- [Exercise requirements] Render the rows as a JSON list of strings with one string per line, starting with the first line and going on through the line that contains "8: (3, 200)", both lines included. Omit any blank lines.

- [Supplied material]
::::::

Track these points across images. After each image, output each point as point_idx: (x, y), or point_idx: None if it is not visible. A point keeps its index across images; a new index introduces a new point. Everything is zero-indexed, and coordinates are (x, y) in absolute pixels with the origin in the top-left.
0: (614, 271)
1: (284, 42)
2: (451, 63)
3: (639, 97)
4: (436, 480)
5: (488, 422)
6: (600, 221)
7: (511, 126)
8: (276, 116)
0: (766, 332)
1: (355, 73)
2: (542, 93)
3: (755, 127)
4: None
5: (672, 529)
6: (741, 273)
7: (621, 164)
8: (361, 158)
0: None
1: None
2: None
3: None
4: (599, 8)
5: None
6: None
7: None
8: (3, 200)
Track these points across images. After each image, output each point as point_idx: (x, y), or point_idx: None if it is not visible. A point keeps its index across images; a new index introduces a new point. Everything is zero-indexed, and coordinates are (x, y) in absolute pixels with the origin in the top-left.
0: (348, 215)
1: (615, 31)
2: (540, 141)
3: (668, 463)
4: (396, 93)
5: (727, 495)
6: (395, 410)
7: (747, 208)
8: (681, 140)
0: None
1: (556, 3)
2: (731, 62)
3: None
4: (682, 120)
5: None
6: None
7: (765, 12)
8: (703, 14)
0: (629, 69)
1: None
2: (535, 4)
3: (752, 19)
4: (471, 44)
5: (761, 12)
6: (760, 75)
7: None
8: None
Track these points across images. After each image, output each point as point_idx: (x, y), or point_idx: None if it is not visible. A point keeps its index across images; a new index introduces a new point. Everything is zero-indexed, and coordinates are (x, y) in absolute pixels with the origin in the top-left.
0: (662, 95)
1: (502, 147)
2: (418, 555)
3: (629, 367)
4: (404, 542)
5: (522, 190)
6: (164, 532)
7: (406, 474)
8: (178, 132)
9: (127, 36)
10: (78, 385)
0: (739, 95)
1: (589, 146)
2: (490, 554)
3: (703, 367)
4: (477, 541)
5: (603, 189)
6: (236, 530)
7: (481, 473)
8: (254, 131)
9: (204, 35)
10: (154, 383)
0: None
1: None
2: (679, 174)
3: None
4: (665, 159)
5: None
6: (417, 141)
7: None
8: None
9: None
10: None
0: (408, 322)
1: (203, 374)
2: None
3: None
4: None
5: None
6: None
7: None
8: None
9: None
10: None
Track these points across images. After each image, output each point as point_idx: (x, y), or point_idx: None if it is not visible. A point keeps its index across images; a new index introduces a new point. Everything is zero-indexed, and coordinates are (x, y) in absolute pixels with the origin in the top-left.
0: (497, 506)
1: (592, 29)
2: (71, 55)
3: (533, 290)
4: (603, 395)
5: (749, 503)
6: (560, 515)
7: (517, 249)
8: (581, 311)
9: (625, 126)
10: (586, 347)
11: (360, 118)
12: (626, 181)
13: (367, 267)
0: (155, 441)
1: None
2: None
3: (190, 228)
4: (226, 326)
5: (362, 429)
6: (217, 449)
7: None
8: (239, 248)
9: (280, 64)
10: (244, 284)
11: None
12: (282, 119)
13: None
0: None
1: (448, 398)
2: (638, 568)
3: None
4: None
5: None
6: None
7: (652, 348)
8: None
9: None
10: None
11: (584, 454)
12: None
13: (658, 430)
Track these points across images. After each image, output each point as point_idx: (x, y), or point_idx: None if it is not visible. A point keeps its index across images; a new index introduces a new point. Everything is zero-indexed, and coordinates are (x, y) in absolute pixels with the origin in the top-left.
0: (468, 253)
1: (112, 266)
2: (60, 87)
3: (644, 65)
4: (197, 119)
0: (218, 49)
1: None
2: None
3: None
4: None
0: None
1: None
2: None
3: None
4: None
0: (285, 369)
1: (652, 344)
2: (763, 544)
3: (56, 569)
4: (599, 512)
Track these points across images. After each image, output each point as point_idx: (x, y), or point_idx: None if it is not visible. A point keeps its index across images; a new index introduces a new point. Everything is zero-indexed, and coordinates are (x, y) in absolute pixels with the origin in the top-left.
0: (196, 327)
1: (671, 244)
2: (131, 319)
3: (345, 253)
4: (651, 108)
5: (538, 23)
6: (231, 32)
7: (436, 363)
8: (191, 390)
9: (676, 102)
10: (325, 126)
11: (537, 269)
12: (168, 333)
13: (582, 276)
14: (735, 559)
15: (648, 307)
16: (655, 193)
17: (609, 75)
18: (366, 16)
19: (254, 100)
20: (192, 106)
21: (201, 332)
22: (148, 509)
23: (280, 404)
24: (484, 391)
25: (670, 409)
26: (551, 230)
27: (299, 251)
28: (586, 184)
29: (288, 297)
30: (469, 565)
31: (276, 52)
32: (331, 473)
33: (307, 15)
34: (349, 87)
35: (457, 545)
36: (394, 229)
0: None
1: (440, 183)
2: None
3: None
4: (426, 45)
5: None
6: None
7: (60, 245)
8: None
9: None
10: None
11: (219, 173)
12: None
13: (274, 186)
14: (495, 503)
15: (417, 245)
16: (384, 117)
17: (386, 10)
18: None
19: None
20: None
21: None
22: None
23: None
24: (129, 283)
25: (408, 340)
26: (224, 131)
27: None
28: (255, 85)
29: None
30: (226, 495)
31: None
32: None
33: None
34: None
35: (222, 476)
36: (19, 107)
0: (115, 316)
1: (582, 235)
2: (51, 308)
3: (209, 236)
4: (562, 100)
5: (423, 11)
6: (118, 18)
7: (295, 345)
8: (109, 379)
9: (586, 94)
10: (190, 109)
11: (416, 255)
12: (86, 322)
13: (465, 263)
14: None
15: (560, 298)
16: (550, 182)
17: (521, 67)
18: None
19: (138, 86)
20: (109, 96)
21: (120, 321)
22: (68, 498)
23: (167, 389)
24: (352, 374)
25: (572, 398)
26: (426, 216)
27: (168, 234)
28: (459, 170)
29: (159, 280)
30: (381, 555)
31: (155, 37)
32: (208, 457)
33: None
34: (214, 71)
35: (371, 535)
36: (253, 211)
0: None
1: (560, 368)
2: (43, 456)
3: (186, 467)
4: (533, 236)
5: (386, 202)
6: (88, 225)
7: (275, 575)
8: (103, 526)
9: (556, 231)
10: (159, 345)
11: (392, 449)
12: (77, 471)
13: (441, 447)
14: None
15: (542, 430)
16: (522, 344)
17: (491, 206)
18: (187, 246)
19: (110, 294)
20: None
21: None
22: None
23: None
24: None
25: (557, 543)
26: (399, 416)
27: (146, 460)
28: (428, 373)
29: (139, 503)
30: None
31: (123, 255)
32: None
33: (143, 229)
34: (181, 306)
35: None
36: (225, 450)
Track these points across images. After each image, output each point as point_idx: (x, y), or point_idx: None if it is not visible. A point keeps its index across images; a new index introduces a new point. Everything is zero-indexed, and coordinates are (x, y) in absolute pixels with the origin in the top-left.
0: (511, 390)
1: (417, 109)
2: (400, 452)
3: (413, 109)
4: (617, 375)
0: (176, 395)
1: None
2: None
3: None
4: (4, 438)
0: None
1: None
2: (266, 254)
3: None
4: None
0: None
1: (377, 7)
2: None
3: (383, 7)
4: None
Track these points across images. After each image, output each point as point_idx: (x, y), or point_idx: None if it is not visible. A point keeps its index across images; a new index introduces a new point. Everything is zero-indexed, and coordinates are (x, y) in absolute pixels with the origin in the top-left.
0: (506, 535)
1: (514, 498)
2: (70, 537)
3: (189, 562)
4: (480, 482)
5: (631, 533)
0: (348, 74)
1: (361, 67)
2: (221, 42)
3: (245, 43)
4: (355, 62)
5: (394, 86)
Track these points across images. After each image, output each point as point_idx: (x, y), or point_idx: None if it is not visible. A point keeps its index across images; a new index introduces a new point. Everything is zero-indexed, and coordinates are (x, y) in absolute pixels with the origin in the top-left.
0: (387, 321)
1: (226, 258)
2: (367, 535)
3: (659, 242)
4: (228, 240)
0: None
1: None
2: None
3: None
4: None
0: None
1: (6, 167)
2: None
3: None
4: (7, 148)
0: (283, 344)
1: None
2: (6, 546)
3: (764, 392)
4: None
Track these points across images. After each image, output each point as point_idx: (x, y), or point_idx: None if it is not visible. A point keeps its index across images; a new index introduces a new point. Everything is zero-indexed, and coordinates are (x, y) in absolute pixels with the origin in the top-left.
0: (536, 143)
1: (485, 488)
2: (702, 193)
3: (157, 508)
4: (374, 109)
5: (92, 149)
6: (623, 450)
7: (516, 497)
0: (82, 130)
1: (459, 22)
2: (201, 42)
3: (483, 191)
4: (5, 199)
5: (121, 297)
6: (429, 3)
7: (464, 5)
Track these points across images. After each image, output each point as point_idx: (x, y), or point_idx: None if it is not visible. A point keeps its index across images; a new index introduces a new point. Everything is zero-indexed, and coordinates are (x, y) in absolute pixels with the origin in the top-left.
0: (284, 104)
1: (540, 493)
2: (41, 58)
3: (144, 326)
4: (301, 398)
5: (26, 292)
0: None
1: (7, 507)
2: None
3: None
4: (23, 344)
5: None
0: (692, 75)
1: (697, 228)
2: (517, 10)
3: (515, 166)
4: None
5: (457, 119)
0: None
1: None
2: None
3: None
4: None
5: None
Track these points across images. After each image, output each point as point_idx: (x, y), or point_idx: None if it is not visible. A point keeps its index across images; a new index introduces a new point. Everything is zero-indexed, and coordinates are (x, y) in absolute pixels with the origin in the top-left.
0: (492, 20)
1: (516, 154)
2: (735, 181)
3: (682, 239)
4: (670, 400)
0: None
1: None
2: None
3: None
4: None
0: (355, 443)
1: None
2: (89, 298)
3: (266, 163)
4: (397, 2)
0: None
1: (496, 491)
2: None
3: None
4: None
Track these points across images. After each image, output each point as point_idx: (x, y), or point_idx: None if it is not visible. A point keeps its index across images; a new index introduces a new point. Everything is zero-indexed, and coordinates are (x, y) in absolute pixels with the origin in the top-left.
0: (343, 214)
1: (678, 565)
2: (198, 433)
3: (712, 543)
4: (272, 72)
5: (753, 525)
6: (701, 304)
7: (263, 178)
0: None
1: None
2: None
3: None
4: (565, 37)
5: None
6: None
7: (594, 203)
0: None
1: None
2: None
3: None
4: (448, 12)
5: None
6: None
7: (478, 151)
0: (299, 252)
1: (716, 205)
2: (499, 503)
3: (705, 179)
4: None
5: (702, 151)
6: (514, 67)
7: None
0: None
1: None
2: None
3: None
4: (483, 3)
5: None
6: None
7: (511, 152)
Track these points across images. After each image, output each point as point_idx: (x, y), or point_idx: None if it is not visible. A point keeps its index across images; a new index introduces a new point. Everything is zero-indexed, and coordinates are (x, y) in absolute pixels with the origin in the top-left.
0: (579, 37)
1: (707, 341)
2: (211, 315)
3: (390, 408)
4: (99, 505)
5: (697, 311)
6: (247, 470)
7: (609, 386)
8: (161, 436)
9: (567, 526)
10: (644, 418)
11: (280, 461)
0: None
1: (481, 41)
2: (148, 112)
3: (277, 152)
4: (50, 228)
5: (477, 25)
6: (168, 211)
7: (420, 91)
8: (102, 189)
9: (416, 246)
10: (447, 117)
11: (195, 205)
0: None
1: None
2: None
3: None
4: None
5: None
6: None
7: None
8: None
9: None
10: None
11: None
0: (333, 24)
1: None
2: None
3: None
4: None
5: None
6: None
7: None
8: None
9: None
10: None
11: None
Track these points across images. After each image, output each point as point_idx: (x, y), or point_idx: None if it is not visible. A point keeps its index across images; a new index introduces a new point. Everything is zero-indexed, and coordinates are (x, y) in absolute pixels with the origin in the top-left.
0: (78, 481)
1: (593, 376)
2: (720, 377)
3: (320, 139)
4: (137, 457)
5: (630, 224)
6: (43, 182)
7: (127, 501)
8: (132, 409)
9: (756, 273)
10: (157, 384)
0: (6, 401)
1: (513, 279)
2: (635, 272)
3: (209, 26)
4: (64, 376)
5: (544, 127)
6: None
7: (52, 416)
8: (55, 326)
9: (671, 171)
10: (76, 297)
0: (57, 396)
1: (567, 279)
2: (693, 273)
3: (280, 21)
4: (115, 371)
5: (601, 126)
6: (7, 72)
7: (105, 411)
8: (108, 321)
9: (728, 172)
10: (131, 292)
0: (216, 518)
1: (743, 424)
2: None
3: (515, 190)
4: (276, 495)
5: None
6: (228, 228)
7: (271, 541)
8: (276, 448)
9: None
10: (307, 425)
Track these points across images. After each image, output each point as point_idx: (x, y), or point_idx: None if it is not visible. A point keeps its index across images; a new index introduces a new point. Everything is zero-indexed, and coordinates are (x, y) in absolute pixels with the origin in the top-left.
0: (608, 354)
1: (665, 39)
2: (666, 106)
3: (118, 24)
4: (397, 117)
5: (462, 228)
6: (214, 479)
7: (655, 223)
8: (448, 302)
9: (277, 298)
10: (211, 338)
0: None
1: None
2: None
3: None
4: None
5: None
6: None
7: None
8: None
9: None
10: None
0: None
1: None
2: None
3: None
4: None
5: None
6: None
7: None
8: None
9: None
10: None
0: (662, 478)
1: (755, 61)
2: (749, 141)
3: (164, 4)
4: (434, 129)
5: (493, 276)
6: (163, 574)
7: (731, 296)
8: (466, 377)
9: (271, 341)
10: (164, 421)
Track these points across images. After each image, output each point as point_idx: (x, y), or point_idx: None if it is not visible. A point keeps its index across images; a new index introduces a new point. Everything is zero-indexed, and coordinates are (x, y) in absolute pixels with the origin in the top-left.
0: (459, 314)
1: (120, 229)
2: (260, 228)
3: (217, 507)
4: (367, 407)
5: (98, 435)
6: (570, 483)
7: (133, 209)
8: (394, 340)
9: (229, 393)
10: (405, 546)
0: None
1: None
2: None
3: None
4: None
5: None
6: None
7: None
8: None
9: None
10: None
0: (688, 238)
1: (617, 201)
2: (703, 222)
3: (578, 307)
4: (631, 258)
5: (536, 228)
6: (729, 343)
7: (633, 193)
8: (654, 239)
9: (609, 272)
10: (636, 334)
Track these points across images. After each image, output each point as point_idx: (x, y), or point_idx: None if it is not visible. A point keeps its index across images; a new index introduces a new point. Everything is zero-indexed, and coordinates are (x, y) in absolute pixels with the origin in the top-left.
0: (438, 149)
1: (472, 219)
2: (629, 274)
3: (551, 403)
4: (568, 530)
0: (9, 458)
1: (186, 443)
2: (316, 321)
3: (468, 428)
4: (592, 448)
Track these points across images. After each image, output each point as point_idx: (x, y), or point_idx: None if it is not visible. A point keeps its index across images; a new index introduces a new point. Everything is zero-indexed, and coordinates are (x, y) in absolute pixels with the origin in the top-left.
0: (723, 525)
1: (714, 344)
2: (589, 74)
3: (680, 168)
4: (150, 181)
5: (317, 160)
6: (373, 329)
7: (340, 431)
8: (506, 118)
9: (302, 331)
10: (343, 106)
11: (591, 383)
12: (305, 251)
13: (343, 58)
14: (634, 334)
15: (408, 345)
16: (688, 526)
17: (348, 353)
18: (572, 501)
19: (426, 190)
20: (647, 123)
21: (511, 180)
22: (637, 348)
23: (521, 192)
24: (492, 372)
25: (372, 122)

::::::

- [Completed task]
[
  "Track these points across images. After each image, output each point as point_idx: (x, y), or point_idx: None if it is not visible. A point keeps its index across images; a new index introduces a new point. Everything is zero-indexed, and coordinates are (x, y) in absolute pixels with the origin in the top-left.",
  "0: (614, 271)",
  "1: (284, 42)",
  "2: (451, 63)",
  "3: (639, 97)",
  "4: (436, 480)",
  "5: (488, 422)",
  "6: (600, 221)",
  "7: (511, 126)",
  "8: (276, 116)",
  "0: (766, 332)",
  "1: (355, 73)",
  "2: (542, 93)",
  "3: (755, 127)",
  "4: None",
  "5: (672, 529)",
  "6: (741, 273)",
  "7: (621, 164)",
  "8: (361, 158)",
  "0: None",
  "1: None",
  "2: None",
  "3: None",
  "4: (599, 8)",
  "5: None",
  "6: None",
  "7: None",
  "8: (3, 200)"
]